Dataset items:
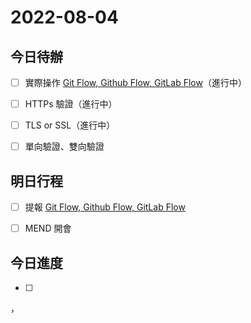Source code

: #  2022-08-04
## 今日待辦
- [ ] 實際操作 [Git Flow, Github Flow, GitLab Flow](Git%20Flow,%20Github%20Flow,%20GitLab%20Flow.md)（進行中）
- [ ] HTTPs 驗證（進行中）
- [ ] TLS or SSL（進行中）
- [ ] 單向驗證、雙向驗證


## 明日行程
- [ ] 提報 [Git Flow, Github Flow, GitLab Flow](Git%20Flow,%20Github%20Flow,%20GitLab%20Flow.md)
- [ ] MEND 開會


## 今日進度
- [ ] 


，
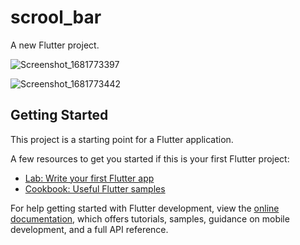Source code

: # scrool_bar

A new Flutter project.


![Screenshot_1681773397](https://user-images.githubusercontent.com/68226220/232630631-4034043a-12c6-4afc-89a7-b7abf86876a1.png)

![Screenshot_1681773442](https://user-images.githubusercontent.com/68226220/232630648-114f020d-e4da-48d0-a81a-500e451c6e40.png)


## Getting Started

This project is a starting point for a Flutter application.

A few resources to get you started if this is your first Flutter project:

- [Lab: Write your first Flutter app](https://docs.flutter.dev/get-started/codelab)
- [Cookbook: Useful Flutter samples](https://docs.flutter.dev/cookbook)

For help getting started with Flutter development, view the
[online documentation](https://docs.flutter.dev/), which offers tutorials,
samples, guidance on mobile development, and a full API reference.
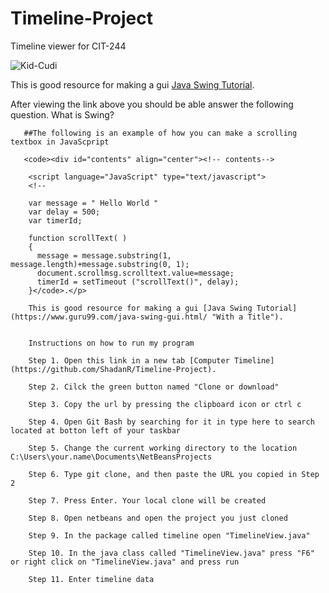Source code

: # Timeline-Project

Timeline viewer for CIT-244

![Kid-Cudi](https://user-images.githubusercontent.com/47399754/55283162-c4fa9880-532a-11e9-9727-9775eb27a120.jpg)

This is good resource for making a gui [Java Swing Tutorial](https://www.guru99.com/java-swing-gui.html/ "With a Title").

After viewing the link above you should be able answer the following question. What is Swing?
       
       
       ##The following is an example of how you can make a scrolling textbox in JavaScpript
       
       <code><div id="contents" align="center"><!-- contents-->

        <script language="JavaScript" type="text/javascript">
        <!--

        var message = " Hello World "
        var delay = 500;
        var timerId;

        function scrollText( )
        {	
          message = message.substring(1, message.length)+message.substring(0, 1);
          document.scrollmsg.scrolltext.value=message;
          timerId = setTimeout ("scrollText()", delay);
        }</code>.</p>
        
        This is good resource for making a gui [Java Swing Tutorial](https://www.guru99.com/java-swing-gui.html/ "With a Title").

        
        Instructions on how to run my program 
        
        Step 1. Open this link in a new tab [Computer Timeline](https://github.com/ShadanR/Timeline-Project).
        
        Step 2. Cilck the green button named "Clone or download"
        
        Step 3. Copy the url by pressing the clipboard icon or ctrl c 
        
        Step 4. Open Git Bash by searching for it in type here to search located at botton left of your taskbar 
        
        Step 5. Change the current working directory to the location  C:\Users\your.name\Documents\NetBeansProjects
        
        Step 6. Type git clone, and then paste the URL you copied in Step 2
        
        Step 7. Press Enter. Your local clone will be created
        
        Step 8. Open netbeans and open the project you just cloned 
        
        Step 9. In the package called timeline open "TimelineView.java" 
        
        Step 10. In the java class called "TimelineView.java" press "F6" or right click on "TimelineView.java" and press run
        
        Step 11. Enter timeline data 
        

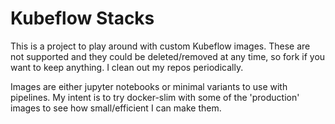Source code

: # Kubeflow Stacks
This is a project to play around with custom Kubeflow images.  These are not supported and they could be deleted/removed at any time, so fork if you want to keep anything.  I clean out my repos periodically.

Images are either jupyter notebooks or minimal variants to use with pipelines.  My intent is to try docker-slim with some of the 'production' images to see how small/efficient I can make them.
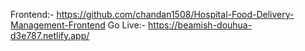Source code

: Frontend:- https://github.com/chandan1508/Hospital-Food-Delivery-Management-Frontend
Go Live:- https://beamish-douhua-d3e787.netlify.app/
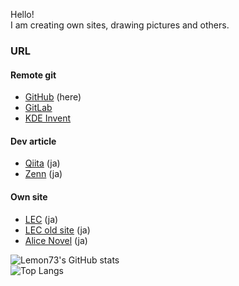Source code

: Hello!<br />
I am creating own sites, drawing pictures and others.

### URL
#### Remote git
- [GitHub](https://github.com/Lemon73-Computing) (here)
- [GitLab](https://gitlab.com/lemon73)
- [KDE Invent](https://invent.kde.org/futurelemon)

#### Dev article
- [Qiita](https://qiita.com/Lemon73) (ja)
- [Zenn](https://zenn.dev/lemon73) (ja)

#### Own site
- [LEC](https://lemon73.gitlab.io) (ja)
- [LEC old site](https://lemon73-computing.github.io/LEC-MainSite/) (ja)
- [Alice Novel](https://alicenovel.web.app) (ja)

![Lemon73's GitHub stats](https://github-readme-stats.vercel.app/api?username=Lemon73-Computing&count_private=true&show_icons=true&rank_icon=github)<br />
![Top Langs](https://github-readme-stats.vercel.app/api/top-langs/?username=Lemon73-Computing&count_private=true)<br />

PROBLEM DESCRIPTION: Return the source text from every item in the data above, line for line and unchanged, and omit the pictures.

TASK ANSWER:
Source code

: #  2022-08-04
## 今日待辦
- [ ] 實際操作 [Git Flow, Github Flow, GitLab Flow](Git%20Flow,%20Github%20Flow,%20GitLab%20Flow.md)（進行中）
- [ ] HTTPs 驗證（進行中）
- [ ] TLS or SSL（進行中）
- [ ] 單向驗證、雙向驗證


## 明日行程
- [ ] 提報 [Git Flow, Github Flow, GitLab Flow](Git%20Flow,%20Github%20Flow,%20GitLab%20Flow.md)
- [ ] MEND 開會


## 今日進度
- [ ] 


，
Source code

: # scrool_bar

A new Flutter project.


![Screenshot_1681773397](https://user-images.githubusercontent.com/68226220/232630631-4034043a-12c6-4afc-89a7-b7abf86876a1.png)

![Screenshot_1681773442](https://user-images.githubusercontent.com/68226220/232630648-114f020d-e4da-48d0-a81a-500e451c6e40.png)


## Getting Started

This project is a starting point for a Flutter application.

A few resources to get you started if this is your first Flutter project:

- [Lab: Write your first Flutter app](https://docs.flutter.dev/get-started/codelab)
- [Cookbook: Useful Flutter samples](https://docs.flutter.dev/cookbook)

For help getting started with Flutter development, view the
[online documentation](https://docs.flutter.dev/), which offers tutorials,
samples, guidance on mobile development, and a full API reference.
Source code

: # Timeline-Project

Timeline viewer for CIT-244

![Kid-Cudi](https://user-images.githubusercontent.com/47399754/55283162-c4fa9880-532a-11e9-9727-9775eb27a120.jpg)

This is good resource for making a gui [Java Swing Tutorial](https://www.guru99.com/java-swing-gui.html/ "With a Title").

After viewing the link above you should be able answer the following question. What is Swing?
       
       
       ##The following is an example of how you can make a scrolling textbox in JavaScpript
       
       <code><div id="contents" align="center"><!-- contents-->

        <script language="JavaScript" type="text/javascript">
        <!--

        var message = " Hello World "
        var delay = 500;
        var timerId;

        function scrollText( )
        {	
          message = message.substring(1, message.length)+message.substring(0, 1);
          document.scrollmsg.scrolltext.value=message;
          timerId = setTimeout ("scrollText()", delay);
        }</code>.</p>
        
        This is good resource for making a gui [Java Swing Tutorial](https://www.guru99.com/java-swing-gui.html/ "With a Title").

        
        Instructions on how to run my program 
        
        Step 1. Open this link in a new tab [Computer Timeline](https://github.com/ShadanR/Timeline-Project).
        
        Step 2. Cilck the green button named "Clone or download"
        
        Step 3. Copy the url by pressing the clipboard icon or ctrl c 
        
        Step 4. Open Git Bash by searching for it in type here to search located at botton left of your taskbar 
        
        Step 5. Change the current working directory to the location  C:\Users\your.name\Documents\NetBeansProjects
        
        Step 6. Type git clone, and then paste the URL you copied in Step 2
        
        Step 7. Press Enter. Your local clone will be created
        
        Step 8. Open netbeans and open the project you just cloned 
        
        Step 9. In the package called timeline open "TimelineView.java" 
        
        Step 10. In the java class called "TimelineView.java" press "F6" or right click on "TimelineView.java" and press run
        
        Step 11. Enter timeline data 
        

Source code

: # Kubeflow Stacks
This is a project to play around with custom Kubeflow images.  These are not supported and they could be deleted/removed at any time, so fork if you want to keep anything.  I clean out my repos periodically.

Images are either jupyter notebooks or minimal variants to use with pipelines.  My intent is to try docker-slim with some of the 'production' images to see how small/efficient I can make them.
Source code

: Frontend:- https://github.com/chandan1508/Hospital-Food-Delivery-Management-Frontend
Go Live:- https://beamish-douhua-d3e787.netlify.app/
Source code

: Hello!<br />
I am creating own sites, drawing pictures and others.

### URL
#### Remote git
- [GitHub](https://github.com/Lemon73-Computing) (here)
- [GitLab](https://gitlab.com/lemon73)
- [KDE Invent](https://invent.kde.org/futurelemon)

#### Dev article
- [Qiita](https://qiita.com/Lemon73) (ja)
- [Zenn](https://zenn.dev/lemon73) (ja)

#### Own site
- [LEC](https://lemon73.gitlab.io) (ja)
- [LEC old site](https://lemon73-computing.github.io/LEC-MainSite/) (ja)
- [Alice Novel](https://alicenovel.web.app) (ja)

![Lemon73's GitHub stats](https://github-readme-stats.vercel.app/api?username=Lemon73-Computing&count_private=true&show_icons=true&rank_icon=github)<br />
![Top Langs](https://github-readme-stats.vercel.app/api/top-langs/?username=Lemon73-Computing&count_private=true)<br />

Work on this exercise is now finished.